A Chance to Exorcise Mexico’s Dirty-War Ghosts
Fifty years ago, police and military forces massacred hundreds of students in Mexico City, sparking a brutal dirty war in Mexico for which no one was ever brought to justice. Andrés Manuel López Obrador could change this.

Students’ demonstration, Mexico City, Mexico, August 13, 1968.Marcel·lí Perelló / Wikimedia
As president-elect Andrés Manuel López Obrador prepares for his inauguration this coming December in Mexico, he is a step away from inheriting a country witnessing its worst human rights crisis in a century.
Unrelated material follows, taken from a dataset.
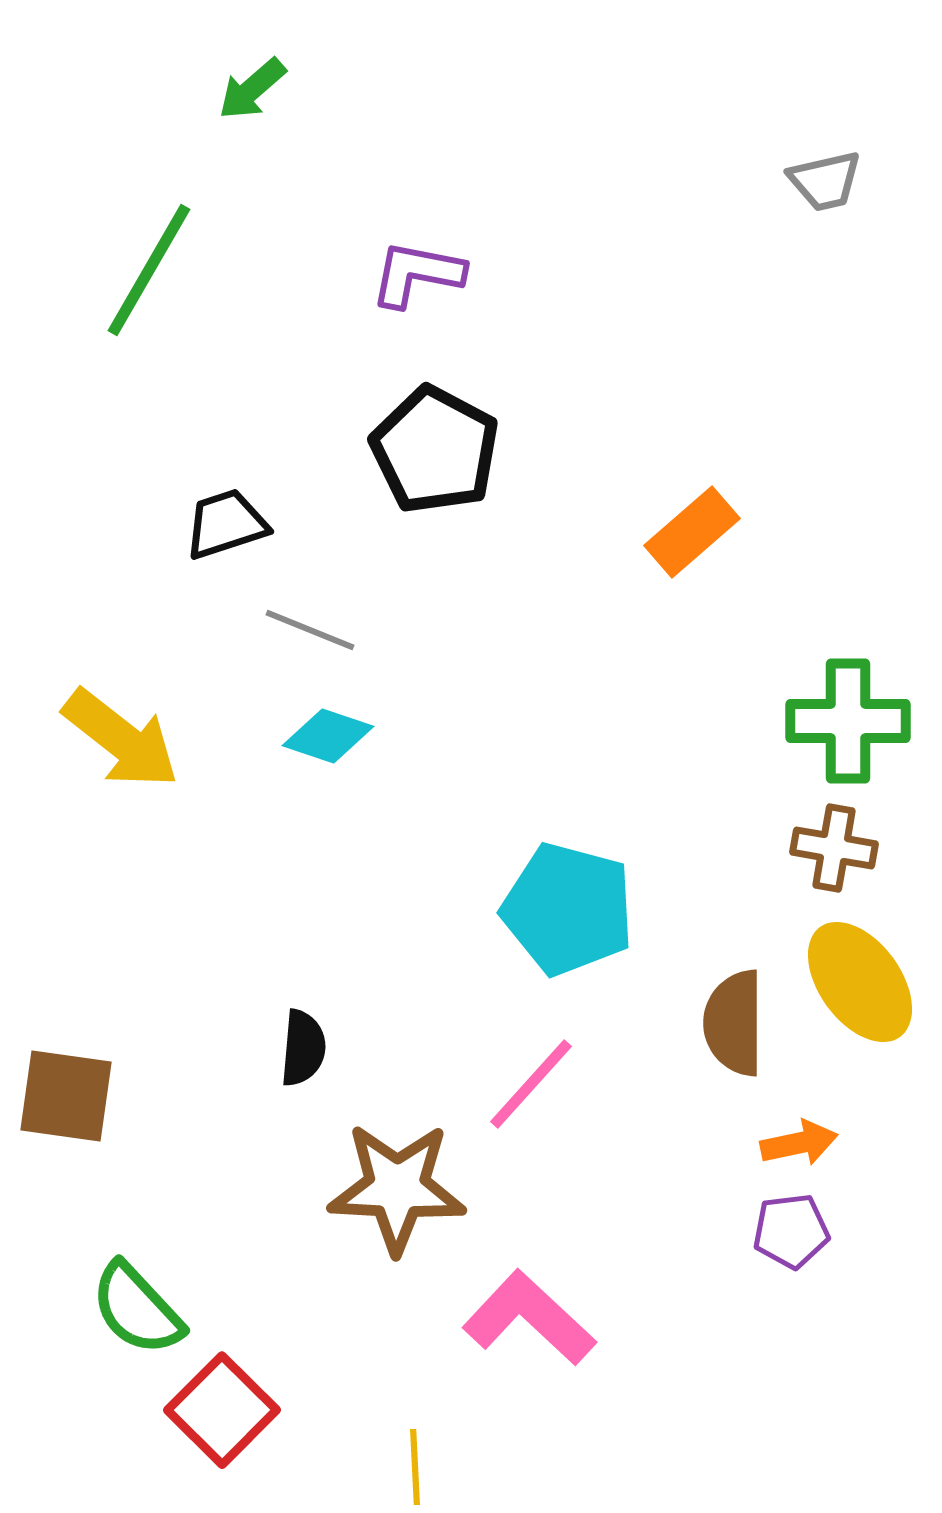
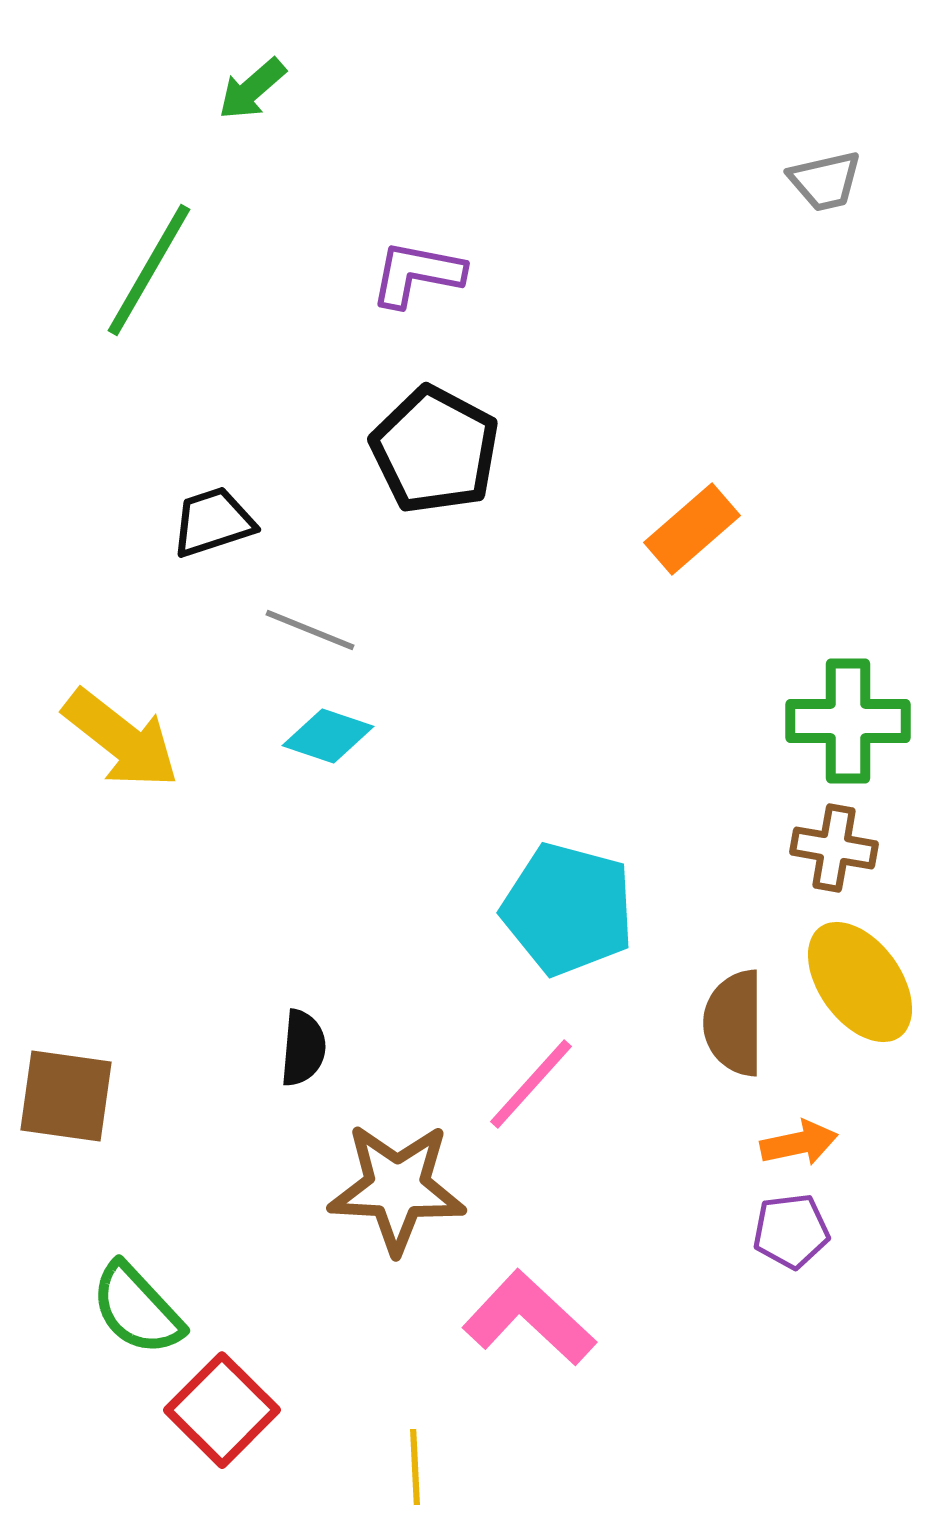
black trapezoid: moved 13 px left, 2 px up
orange rectangle: moved 3 px up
Since 2006, the numbers of killings and disappearances attributed to the drug war and organized crime have surpassed 150,000, and 2018 is well on track to being the most violent year on record in Mexican history. López Obrador, or AMLO, recently released a light-on-the-details four-point plan outlining how he proposes to address deep-seated problems of corruption and impunity in the judiciary and law enforcement.
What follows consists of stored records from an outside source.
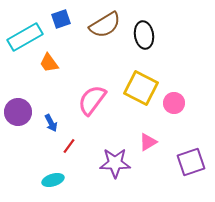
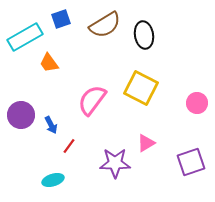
pink circle: moved 23 px right
purple circle: moved 3 px right, 3 px down
blue arrow: moved 2 px down
pink triangle: moved 2 px left, 1 px down
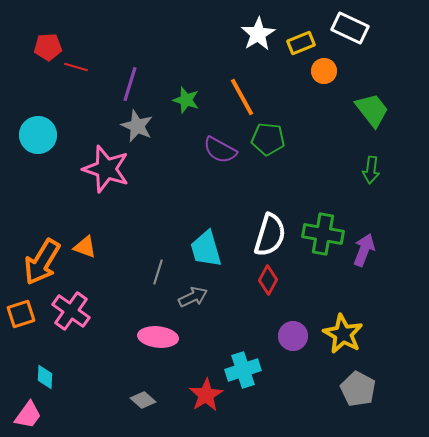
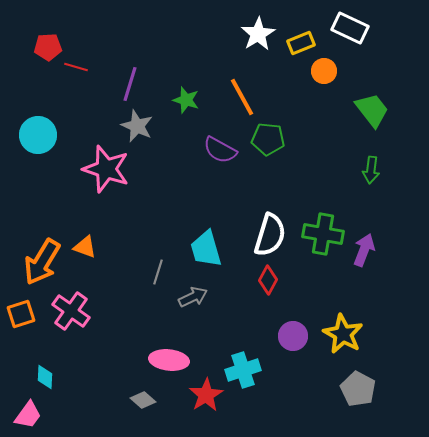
pink ellipse: moved 11 px right, 23 px down
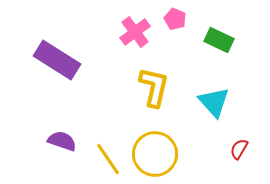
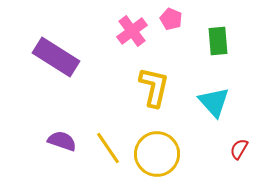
pink pentagon: moved 4 px left
pink cross: moved 3 px left, 1 px up
green rectangle: moved 1 px left, 1 px down; rotated 60 degrees clockwise
purple rectangle: moved 1 px left, 3 px up
yellow circle: moved 2 px right
yellow line: moved 11 px up
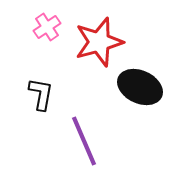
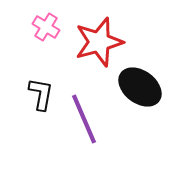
pink cross: moved 1 px left; rotated 24 degrees counterclockwise
black ellipse: rotated 12 degrees clockwise
purple line: moved 22 px up
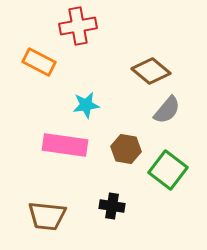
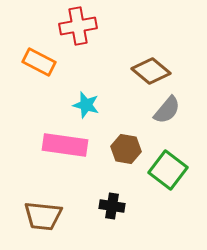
cyan star: rotated 24 degrees clockwise
brown trapezoid: moved 4 px left
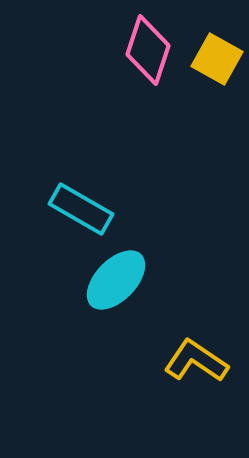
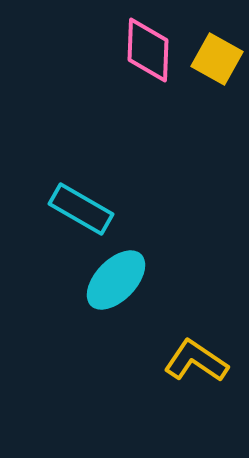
pink diamond: rotated 16 degrees counterclockwise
AMLO could show he is serious about taking a new approach to tackling these problems by bringing justice to the families of those who were disappeared during Mexico’s dirty wars in the 1970s.
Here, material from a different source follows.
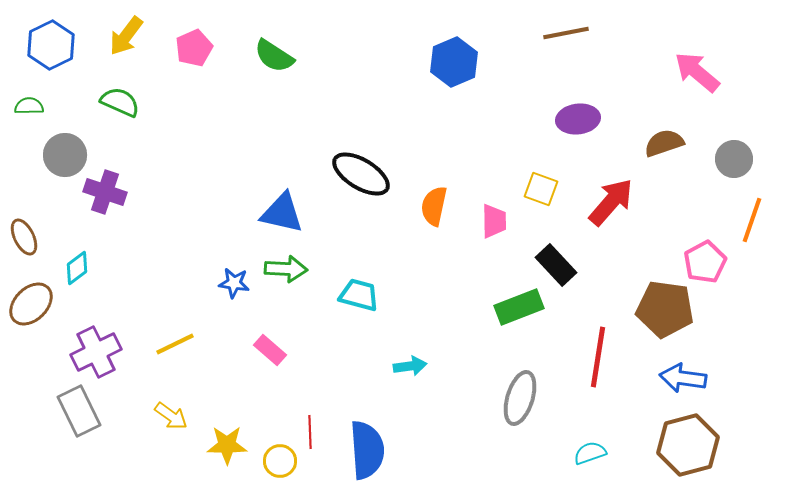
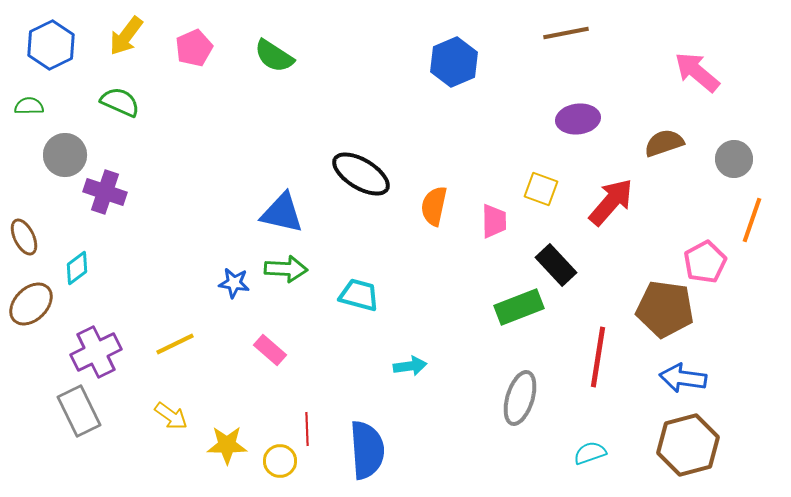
red line at (310, 432): moved 3 px left, 3 px up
Neither the violence nor the impunity of officials in today’s Mexico is unprecedented. On October 2, 1968, fifty years ago today, police and military forces gunned down hundreds of students in downtown Mexico City, just days before the opening ceremonies of the Olympics. This massacre marked the beginning of a brutal dirty war between the government and guerrilla groups that spanned both cities and the countryside. In 2002, then-president Vicente Fox released many of the military and secret-police files pertaining to the 1968 massacre and ensuing dirty war. In lieu of a Truth Commission, Fox set up a special prosecutor’s office to look into whether or not charges were necessary.